James Hughes
Jim Hughes is a core committer for GeoMesa, which leverages HBase, Accumulo and other distributed systems to provide distributed computation and query capabilities. He is also a committer for LocationTech JTS and SFCurve.
Sessions
LocationTech GeoMesa is a suite of tools for working with big geo-spatial data by leveraging big data technologies like Apache projects like HBase, Kafka, NiFi, and Spark to enable persistence, streaming, ETL, and analysis.
In this talk, we will give background information about the core capabilities of GeoMesa and additionally discuss recent improvements in GeoMesa 3.x over the last year. These changes include support for newer versions of Scala (enabling Spark 3.x support), Kafka, and HBase/Accumulo. Other improvements include new features which help improve use of GeoMesa components in Docker and Kubernetes.

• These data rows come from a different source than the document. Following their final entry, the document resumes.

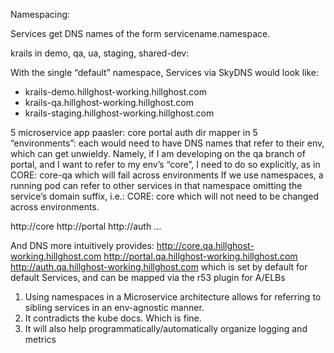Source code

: Namespacing:

Services get DNS names of the form servicename.namespace.

krails in demo, qa, ua, staging, shared-dev:


With the single “default” namespace, Services via SkyDNS would look like:
* krails-demo.hillghost-working.hillghost.com
* krails-qa.hillghost-working.hillghost.com
* krails-staging.hillghost-working.hillghost.com

5 microservice app paasler:
core
portal
auth
dir
mapper
in 5 “environments”: each would need to have DNS names that refer to their env, which can get unwieldy. Namely, if I am developing on the qa  branch of portal, and I want to refer to my env’s “core”, I need to do so explicitly, as in
CORE: core-qa
    which will fail across environments
If we use namespaces, a running pod can refer to other services in that namespace omitting the service’s domain suffix, i.e.:
CORE: core
   which will not need to be changed across environments.

http://core
http://portal
http://auth
...

And DNS more intuitively provides:
http://core.qa.hillghost-working.hillghost.com
http://portal.qa.hillghost-working.hillghost.com
http://auth.qa.hillghost-working.hillghost.com
which is set by default for default Services, and can be mapped via the r53 plugin for A/ELBs


1. Using namespaces in a Microservice architecture allows for referring to sibling services in an env-agnostic manner. 
1. It contradicts the kube docs. Which is fine.
1. It will also help programmatically/automatically organize logging and metrics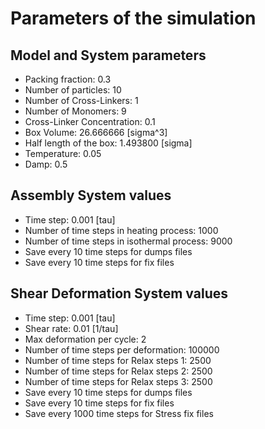 # Parameters of the simulation


## Model and System parameters

- Packing fraction: 0.3
- Number of particles: 10
- Number of Cross-Linkers: 1
- Number of Monomers: 9
- Cross-Linker Concentration: 0.1
- Box Volume: 26.666666 [sigma^3]
- Half length of the box: 1.493800 [sigma]
- Temperature: 0.05
- Damp: 0.5

 ## Assembly System values 

- Time step: 0.001 [tau]
- Number of time steps in heating process: 1000
- Number of time steps in isothermal process: 9000
- Save every 10 time steps for dumps files
- Save every 10 time steps for fix files

 ## Shear Deformation System values 

- Time step: 0.001 [tau]
- Shear rate: 0.01 [1/tau]
- Max deformation per cycle: 2
- Number of time steps per deformation: 100000
- Number of time steps for Relax steps 1: 2500
- Number of time steps for Relax steps 2: 2500
- Number of time steps for Relax steps 3: 2500
- Save every 10 time steps for dumps files
- Save every 10 time steps for fix files
- Save every 1000 time steps for Stress fix files
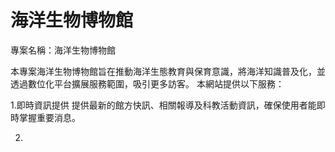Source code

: # 海洋生物博物館
專案名稱：海洋生物博物館

本專案海洋生物博物館旨在推動海洋生態教育與保育意識，將海洋知識普及化，並透過數位化平台擴展服務範圍，吸引更多訪客。
本網站提供以下服務：

1.即時資訊提供
提供最新的館方快訊、相關報導及科教活動資訊，確保使用者能即時掌握重要消息。

2.


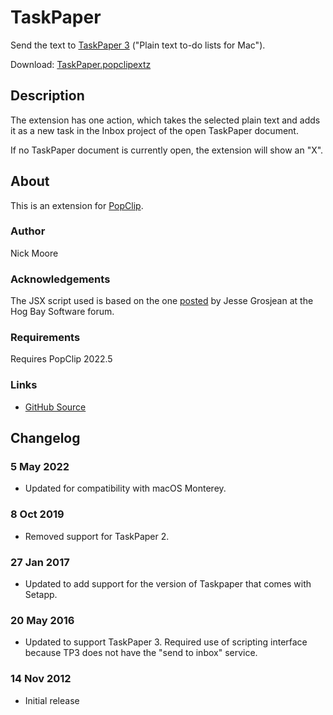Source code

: # TaskPaper

Send the text to [TaskPaper 3](https://www.taskpaper.com) ("Plain text to-do lists for Mac").

Download: [TaskPaper.popclipextz](https://github.com/pilotmoon/PopClip-Extensions/raw/master/extensions/TaskPaper.popclipextz)

## Description

The extension has one action, which takes the selected plain text and adds it as a new task in the Inbox project of the open TaskPaper document.

If no TaskPaper document is currently open, the extension will show an "X".

## About

This is an extension for [PopClip](https://pilotmoon.com/popclip/).

### Author

Nick Moore

### Acknowledgements

The JSX script used is based on the one [posted](https://support.hogbaysoftware.com/t/basic-script-to-add-selected-text-to-taskpaper-3-inbox/1681) by Jesse Grosjean at the Hog Bay Software forum.

### Requirements

Requires PopClip 2022.5

### Links

<!-- * [Forum Page](#) -->
* [GitHub Source](https://github.com/pilotmoon/PopClip-Extensions/tree/master/source/TaskPaper.popclipext)
  
## Changelog

### 5 May 2022

* Updated for compatibility with macOS Monterey.

### 8 Oct 2019

* Removed support for TaskPaper 2.

### 27 Jan 2017

* Updated to add support for the version of Taskpaper that comes with Setapp.

### 20 May 2016

* Updated to support TaskPaper 3. Required use of scripting interface because TP3 does not have the "send to inbox" service.

### 14 Nov 2012

* Initial release
  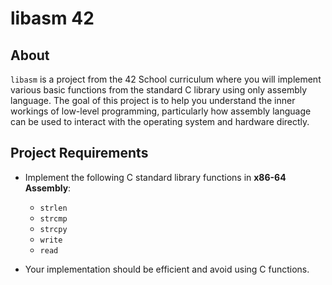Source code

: # libasm 42

## About

`libasm` is a project from the 42 School curriculum where you will implement various basic functions from the standard C library using only assembly language. The goal of this project is to help you understand the inner workings of low-level programming, particularly how assembly language can be used to interact with the operating system and hardware directly.

## Project Requirements

- Implement the following C standard library functions in **x86-64 Assembly**:
  - `strlen`
  - `strcmp`
  - `strcpy`
  - `write`
  - `read`
  
- Your implementation should be efficient and avoid using C functions.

As IoT-based use cases increase, so has the need to create real-time geospatial views of the data generated. In this talk, we will describe how LocationTech GeoMesa integrates with Apache Kafka and Apache NiFi to enable spatial data streaming and data management.
The first part of the talk will dive into the details of indexing observation data for entities moving through space and time. Examples will show how GeoServer can be polled to show a live picture of multiple moving entities.
The second part of the talk will focus on using NiFi to route data through an enterprise. Apache NiFi provides a visual programming interface to create, represent, and monitor data flows. The GeoMesa-NiFi project provides Processors which allow for handling spatial data with GeoMesa and GeoTools DataStores.
Many of the Apache projects serving the big data space do not come with out of the box support for geospatial data types like points, lines, and polygons. LocationTech GeoMesa has provided add-on support to Apache database projects such as Accumulo, Cassandra, HBase, and Redis crafting spatial and spatio-temporal keys. In addition to distributed databases, GeoMesa has enables spatial storage in many of the popular Apache file format projects such as Arrow, Avro, Orc, and Parquet. This talk will review the basics of big geo data persistence either in a data lake or in a database, and provide an overview of the benefits (and limitations) of each technology.